Construction on the house, located at 70 Murdock Lane, began on Aug. 8. The house was built largely by Mississippi State University students, faculty and staff. This year, the house was built for a member of the MSU family — Kimberly Riley, who works in the library, and her three children.
“We average about 700 students on each of these houses,” Starkville Area Habitat for Humanity Executive Director Freddie Rasberry said. “The Maroon Edition houses allows us to engage the students. They really adopt these houses as their own and are impacted by the experience.”
With the help of the volunteers, the project was completed on time and the new owners have already moved in. The Starkville Area Habitat for Humanity has built 47 houses in the community, but Rasberry said that this year’s house is one of the nicest they’ve ever built. The Riley family will have several Habitat families in the neighborhood, with two more houses scheduled to be built next spring across the street and next door.
Habitat for Humanity goes through an extensive application and interview process when choosing families. The adults in the family must have a steady job, must be willing to put in 300 volunteer hours and be able to handle a small monthly payment. The families are generally those that have a credit score that would not allow them to be approved for a home loan at a bank, so Habitat for Humanity acts as mortgage company and construction company in one.
Cadence Bank, First United Methodist Church, First Presbyterian Church, MSU, and Phillips Financial Advisory, along with other organizations and churches help fund the projects every year. All of the money donated to Habitat for Humanity goes toward building the house. Each house costs around $60,000, and the organization builds three houses a year — two houses in March and one Maroon Edition house.
The families repay the cost of the home at no interest and no profit to the organization.
MSU students have been a major contributor to the projects from the beginning.
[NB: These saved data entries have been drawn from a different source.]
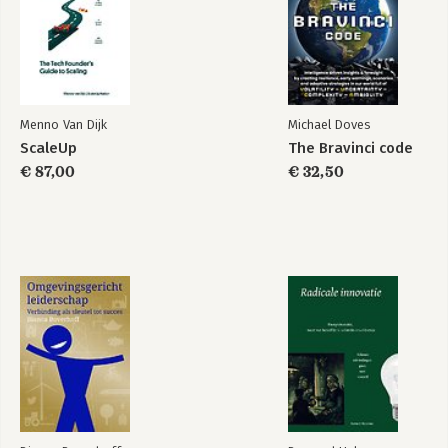
Menno Van Dijk
Michael Doves
ScaleUp
The Bravinci code
€ 87,00
€ 32,50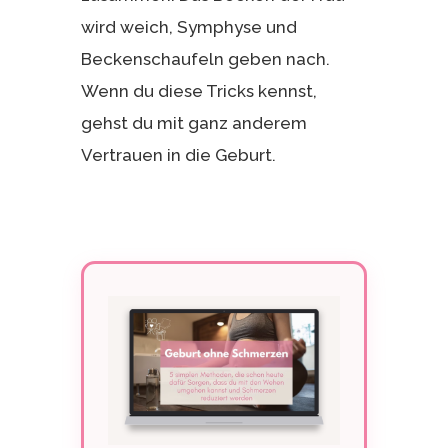
wird weich, Symphyse und
Beckenschaufeln geben nach.
Wenn du diese Tricks kennst,
gehst du mit ganz anderem
Vertrauen in die Geburt.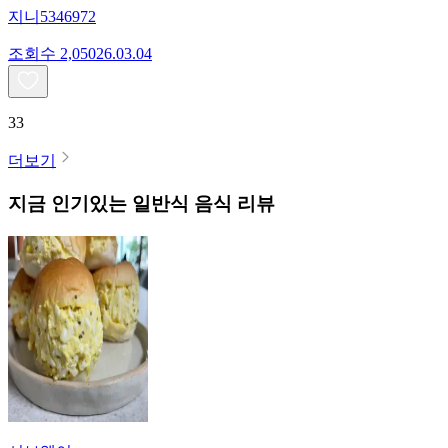
지니5346972
조회수
2,050
26.03.04
33
더보기
지금 인기있는
일반식
음식 리뷰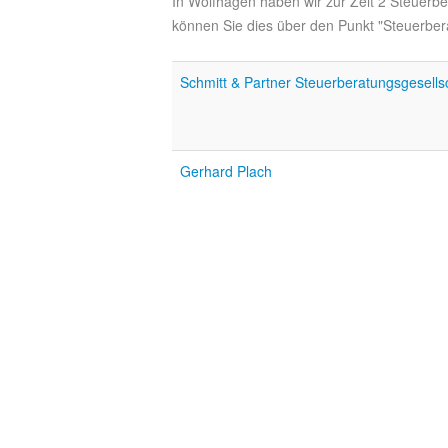
In Wolfhagen haben wir zur Zeit 2 Steuerbe
können Sie dies über den Punkt "Steuerbera
Schmitt & Partner Steuerberatungsgesells
Gerhard Plach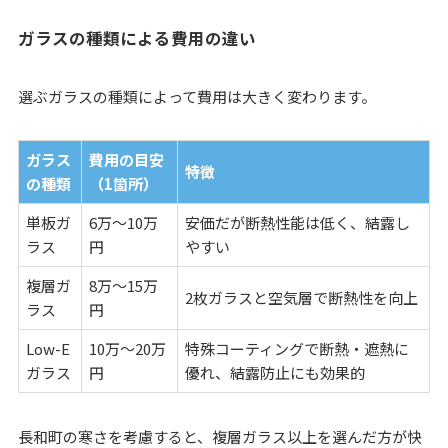
ガラスの種類による費用の違い
選ぶガラスの種類によって費用は大きく変わります。
ガラス
費用の目安
特徴
の種類
（1箇所）
単板ガ
6万～10万
安価だが断熱性能は低く、結露し
ラス
円
やすい
複層ガ
8万～15万
2枚ガラスと空気層で断熱性を向上
ラス
円
Low-E
10万～20万
特殊コーティングで断熱・遮熱に
ガラス
円
優れ、結露防止にも効果的
長和町の寒さを考慮すると、複層ガラス以上を選んだ方が快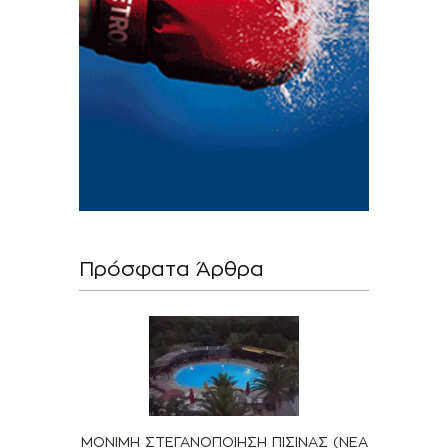
Πρόσφατα Άρθρα
ΜΟΝΙΜΗ ΣΤΕΓΑΝΟΠΟΙΗΣΗ ΠΙΣΙΝΑΣ (ΝΕΑ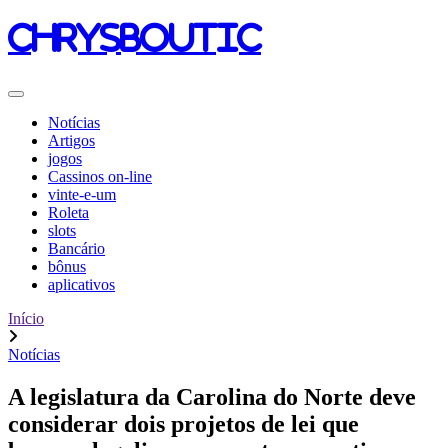
chrysboutic
Notícias
Artigos
jogos
Cassinos on-line
vinte-e-um
Roleta
slots
Bancário
bônus
aplicativos
Início
Notícias
A legislatura da Carolina do Norte deve
considerar dois projetos de lei que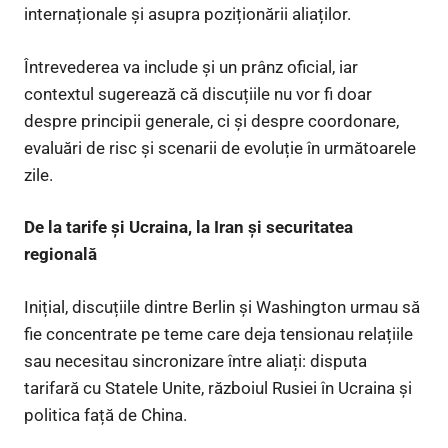
internaționale și asupra poziționării aliaților.
Întrevederea va include și un prânz oficial, iar
contextul sugerează că discuțiile nu vor fi doar
despre principii generale, ci și despre coordonare,
evaluări de risc și scenarii de evoluție în următoarele
zile.
De la tarife și Ucraina, la Iran și securitatea
regională
Inițial, discuțiile dintre Berlin și Washington urmau să
fie concentrate pe teme care deja tensionau relațiile
sau necesitau sincronizare între aliați: disputa
tarifară cu Statele Unite, războiul Rusiei în Ucraina și
politica față de China.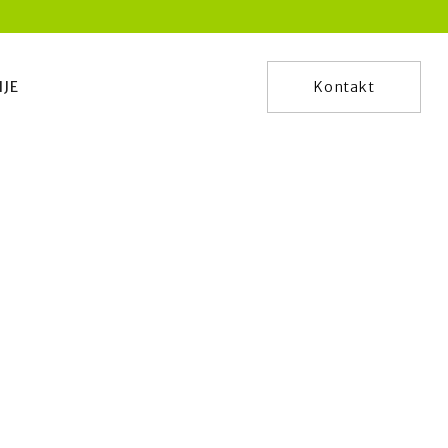
IJE
Kontakt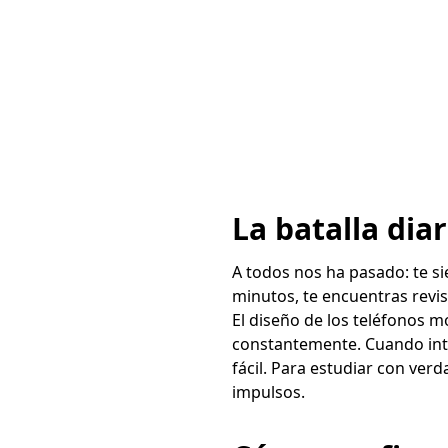
La batalla diar
A todos nos ha pasado: te si
minutos, te encuentras revi
El diseño de los teléfonos 
constantemente. Cuando inte
fácil. Para estudiar con ver
impulsos.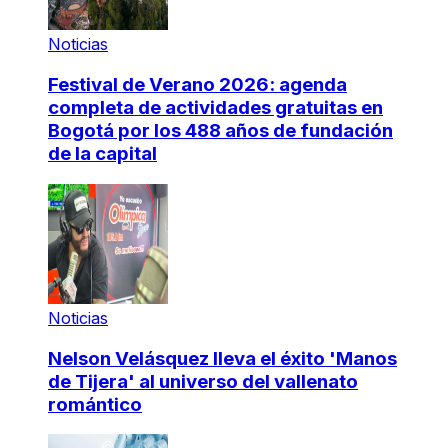
Noticias
Festival de Verano 2026: agenda
completa de actividades gratuitas en
Bogotá por los 488 años de fundación
de la capital
Noticias
Nelson Velásquez lleva el éxito 'Manos
de Tijera' al universo del vallenato
romántico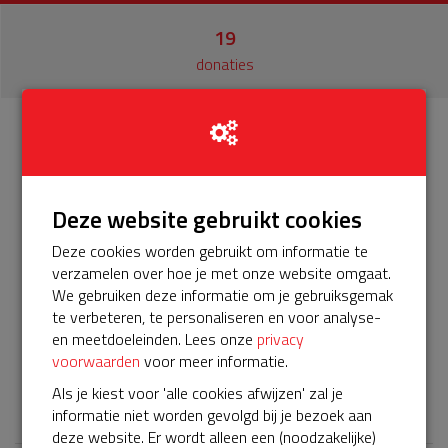
19
donaties
Info
Donateurs
19
Deze website gebruikt cookies
Het is al weer 5 jaar geleden dat we de BuurtAED hebben
kunnen installeren, mede door jullie donaties. Inmiddels is
Deze cookies worden gebruikt om informatie te
onze BuurtAED meerdere keren ingezet, waarbij zeker
verzamelen over hoe je met onze website omgaat.
eenmaal levensreddend! Het servicepakket van onze
We gebruiken deze informatie om je gebruiksgemak
BuurtAED verloopt nu bijna en moet worden verlengd,
te verbeteren, te personaliseren en voor analyse-
zodat onze AED gebruiksklaar blijft. Help je mee? Doneer
en meetdoeleinden. Lees onze
privacy
nu voor ons servicepakket!
voorwaarden
voor meer informatie.
Als je kiest voor 'alle cookies afwijzen' zal je
𝕏
informatie niet worden gevolgd bij je bezoek aan
deze website. Er wordt alleen een (noodzakelijke)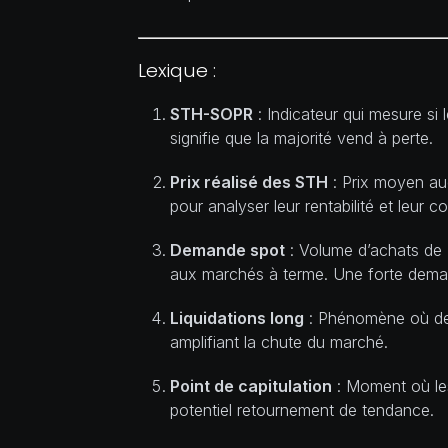
Lexique :
STH-SOPR
: Indicateur qui mesure s
signifie que la majorité vend à perte.
Prix réalisé des STH
: Prix moyen auq
pour analyser leur rentabilité et leur 
Demande spot
: Volume d’achats de 
aux marchés à terme. Une forte deman
Liquidations long
: Phénomène où des
amplifiant la chute du marché.
Point de capitulation
: Moment où les
potentiel retournement de tendance.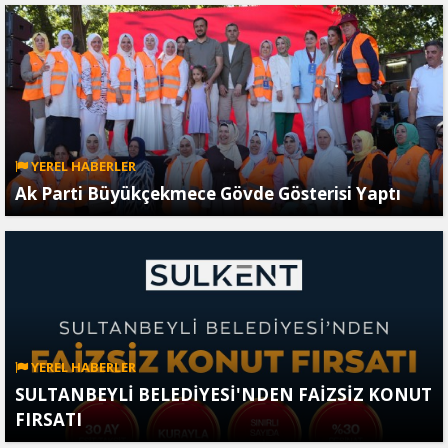
YEREL HABERLER
Ak Parti Büyükçekmece Gövde Gösterisi Yaptı
YEREL HABERLER
SULTANBEYLİ BELEDİYESİ'NDEN FAİZSİZ KONUT
FIRSATI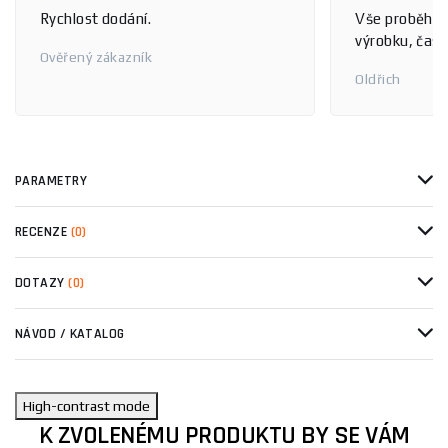
Rychlost dodání.
Vše proběhlo
výrobku, čas 
Ověřený zákazník
Oldřich
PARAMETRY
RECENZE
(0)
DOTAZY
(0)
NÁVOD / KATALOG
High-contrast mode
K ZVOLENÉMU PRODUKTU BY SE VÁM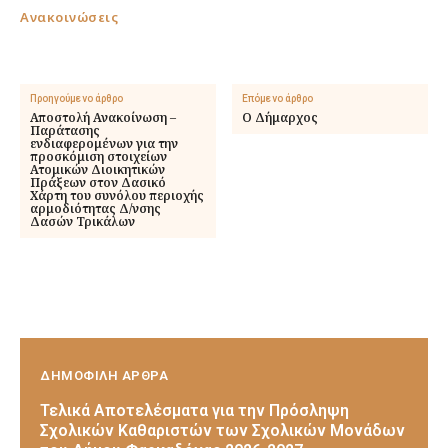
Ανακοινώσεις
Προηγούμενο άρθρο
Επόμενο άρθρο
Αποστολή Ανακοίνωση –
Ο Δήμαρχος
Παράτασης
ενδιαφερομένων για την
προσκόμιση στοιχείων
Ατομικών Διοικητικών
Πράξεων στον Δασικό
Χάρτη του συνόλου περιοχής
αρμοδιότητας Δ/νσης
Δασών Τρικάλων
ΔΗΜΟΦΙΛΗ ΑΡΘΡΑ
Τελικά Αποτελέσματα για την Πρόσληψη
Σχολικών Καθαριστών των Σχολικών Μονάδων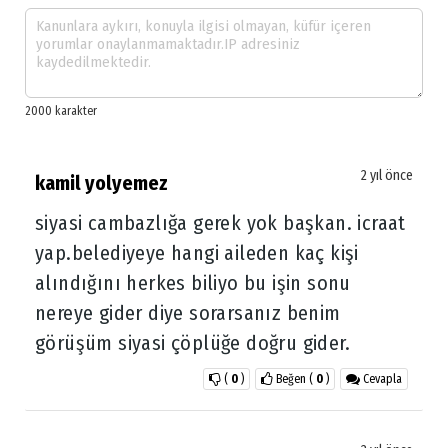
2 yıl önce
kamil yolyemez
siyasi cambazlığa gerek yok başkan. icraat
yap.belediyeye hangi aileden kaç kişi
alındığını herkes biliyo bu işin sonu
nereye gider diye sorarsanız benim
görüşüm siyasi çöplüğe doğru gider.
(
0
)
Beğen
(
0
)
Cevapla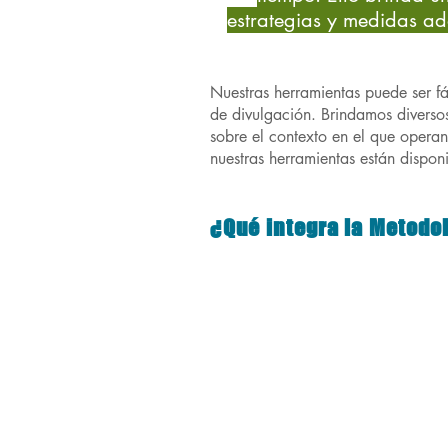
estrategias y medidas ad
Nuestras herramientas puede ser fá
de divulgación. Brindamos diverso
sobre el contexto en el que opera
nuestras herramientas están dispon
¿Qué integra la Metodo
Evaluación de impacto
sobre
Análisis de
riesgos y retos 
Evaluación de
mecanismos 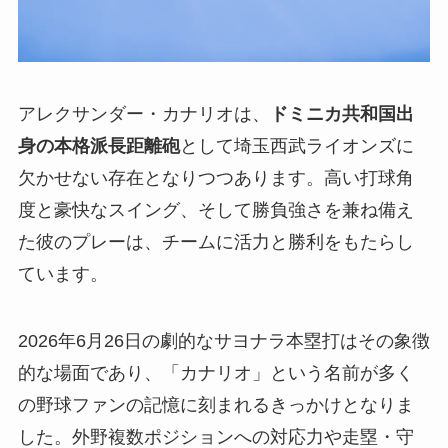
アレクサンダー・カナリオは、
ドミニカ共和国出
身の本格派長距離砲
として埼玉西武ライオンズに
欠かせない存在となりつつあります。高い打球角
度と豪快なスイング、そして勝負強さを兼ね備え
た彼のプレーは、チームに活力と勝利をもたらし
ています。
2026年6月26日の劇的なサヨナラ本塁打はその象徴
的な場面であり、「カナリオ」という名前が多く
の野球ファンの記憶に刻まれるきっかけとなりま
した。外野複数ポジションへの対応力や走塁・守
Rasberry said he has seen the students learn and grow from the experience, even after just a few hours on the construction site.
“That’s one of the exciting things about working with the student volunteers — we’ve gotten feedback from their teachers and other people that work with them after they’ve worked with us and they get a certain amount of confidence,” he said. “They have these little success stories on the site and then they go into their classes — calculus or zoology — and they don’t say ‘I can’t do that,’ anymore.”
The dedication ceremony is open to the public and any volunteers who helped with the build are encouraged to attend. MSU President Mark Keenum will be a part of the ceremony and present a Bible to the family.